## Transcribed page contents
···
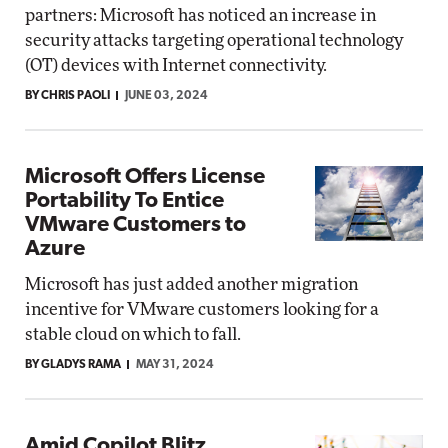
partners: Microsoft has noticed an increase in
security attacks targeting operational technology
(OT) devices with Internet connectivity.
BY CHRIS PAOLI
JUNE 03, 2024
Microsoft Offers License
Portability To Entice
VMware Customers to
Azure
Microsoft has just added another migration
incentive for VMware customers looking for a
stable cloud on which to fall.
BY GLADYS RAMA
MAY 31, 2024
Amid Copilot Blitz,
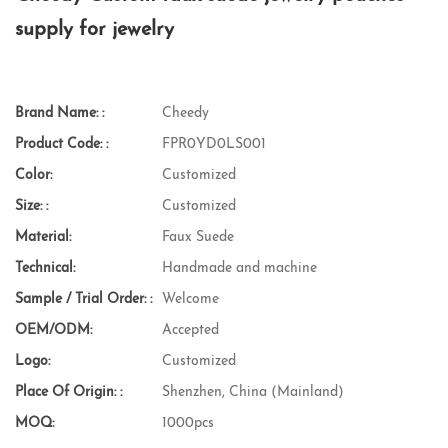
supply for jewelry
Brand Name: :
Cheedy
Product Code: :
FPR0YD0LS001
Color:
Customized
Size: :
Customized
Material:
Faux Suede
Technical:
Handmade and machine
Sample / Trial Order: :
Welcome
OEM/ODM:
Accepted
Logo:
Customized
Place Of Origin: :
Shenzhen, China (Mainland)
MOQ:
1000pcs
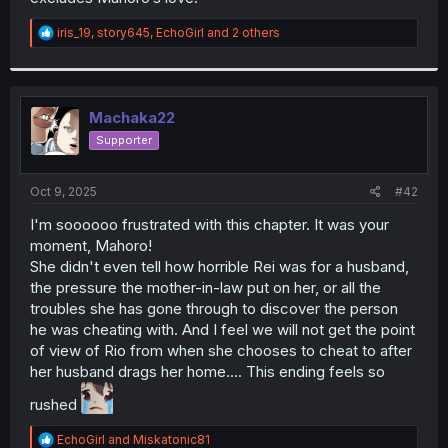
R
iris_19
,
story645
,
EchoGirl
and 2 others
e
a
c
t
i
Machaka22
o
Supporter
n
s
:
Oct 9, 2025
#42
I'm soooooo frustrated with this chapter. It was your
moment, Mahoro!
She didn't even tell how horrible Rei was for a husband,
the pressure the mother-in-law put on her, or all the
troubles she has gone through to discover the person
he was cheating with. And I feel we will not get the point
of view of Rio from when she chooses to cheat to after
her husband drags her home.... This ending feels so
rushed
R
EchoGirl
and
Miskatonic81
···
## What the task requires
Only text belongs in the copy: repeat each line of the data exactly and leave out the pictures.

## Expected answer
partners: Microsoft has noticed an increase in
security attacks targeting operational technology
(OT) devices with Internet connectivity.
BY CHRIS PAOLI
JUNE 03, 2024
Microsoft Offers License
Portability To Entice
VMware Customers to
Azure
Microsoft has just added another migration
incentive for VMware customers looking for a
stable cloud on which to fall.
BY GLADYS RAMA
MAY 31, 2024
Amid Copilot Blitz,
supply for jewelry
Brand Name: :
Cheedy
Product Code: :
FPR0YD0LS001
Color:
Customized
Size: :
Customized
Material:
Faux Suede
Technical:
Handmade and machine
Sample / Trial Order: :
Welcome
OEM/ODM:
Accepted
Logo:
Customized
Place Of Origin: :
Shenzhen, China (Mainland)
MOQ:
1000pcs
R
iris_19
,
story645
,
EchoGirl
and 2 others
e
a
c
t
i
Machaka22
o
Supporter
n
s
:
Oct 9, 2025
#42
I'm soooooo frustrated with this chapter. It was your
moment, Mahoro!
She didn't even tell how horrible Rei was for a husband,
the pressure the mother-in-law put on her, or all the
troubles she has gone through to discover the person
he was cheating with. And I feel we will not get the point
of view of Rio from when she chooses to cheat to after
her husband drags her home.... This ending feels so
rushed
R
EchoGirl
and
Miskatonic81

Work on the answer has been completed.